§ Document text:
◇ ◇ ◇ ◇ ◇

Version: Next

Topic compaction

Pulsar's topic compaction feature enables you to create compacted topics in which older, "obscured" entries are pruned from the topic, allowing for faster reads through the topic's history (which messages are deemed obscured/outdated/irrelevant will depend on your use case).

To use compaction:

You need to give messages keys, as topic compaction in Pulsar takes place on a per-key basis (i.e. messages are compacted based on their key). For a stock ticker use case, the stock symbol---e.g. AAPL or GOOG---could serve as the key (more on this below). Messages without keys will be left alone by the compaction process.
Compaction can be configured to run automatically, or you can manually trigger compaction using the Pulsar administrative API.
Your consumers must be configured to read from compacted topics (Java consumers, for example, have a readCompacted setting that must be set to true). If this configuration is not set, consumers will still be able to read from the non-compacted topic.

tip

Compaction only works on messages that have keys (as in the stock ticker example the stock symbol serves as the key for each message). Keys can thus be thought of as the axis along which compaction is applied. Messages that don't have keys are simply ignored by compaction.

◇ ◇ ◇ ◇ ◇

§ Set problem: Reproduce the full topic compaction page above, word for word.

[Data records]
◇ ◇ ◇ ◇ ◇

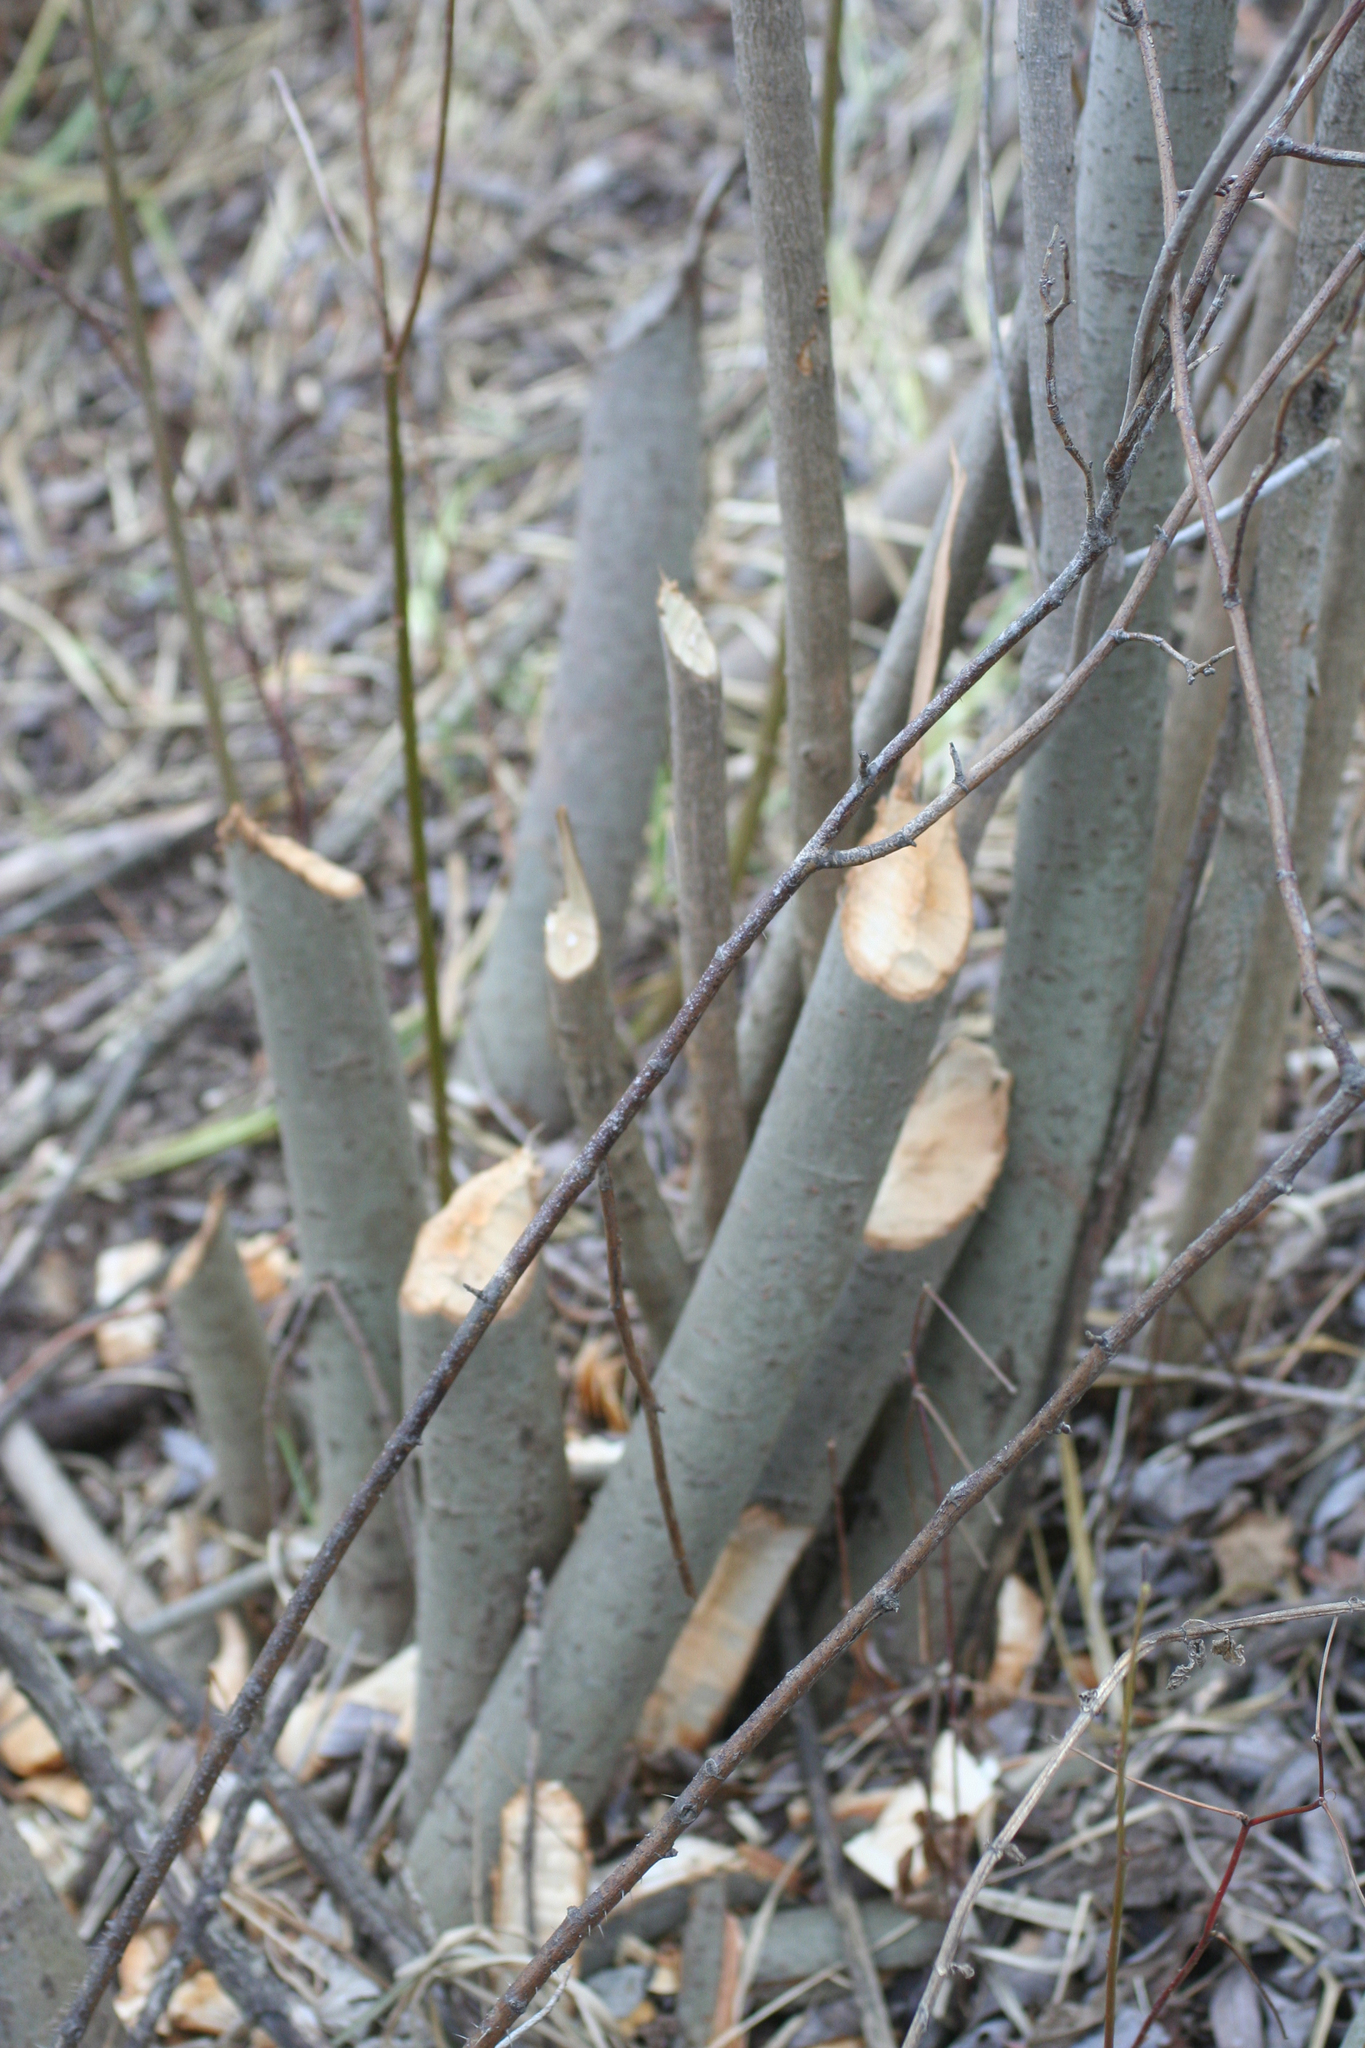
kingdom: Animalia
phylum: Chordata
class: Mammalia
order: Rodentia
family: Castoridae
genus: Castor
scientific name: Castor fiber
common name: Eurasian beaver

◇ ◇ ◇ ◇ ◇

§ Full output:
Version: Next

Topic compaction

Pulsar's topic compaction feature enables you to create compacted topics in which older, "obscured" entries are pruned from the topic, allowing for faster reads through the topic's history (which messages are deemed obscured/outdated/irrelevant will depend on your use case).

To use compaction:

You need to give messages keys, as topic compaction in Pulsar takes place on a per-key basis (i.e. messages are compacted based on their key). For a stock ticker use case, the stock symbol---e.g. AAPL or GOOG---could serve as the key (more on this below). Messages without keys will be left alone by the compaction process.
Compaction can be configured to run automatically, or you can manually trigger compaction using the Pulsar administrative API.
Your consumers must be configured to read from compacted topics (Java consumers, for example, have a readCompacted setting that must be set to true). If this configuration is not set, consumers will still be able to read from the non-compacted topic.

tip

Compaction only works on messages that have keys (as in the stock ticker example the stock symbol serves as the key for each message). Keys can thus be thought of as the axis along which compaction is applied. Messages that don't have keys are simply ignored by compaction.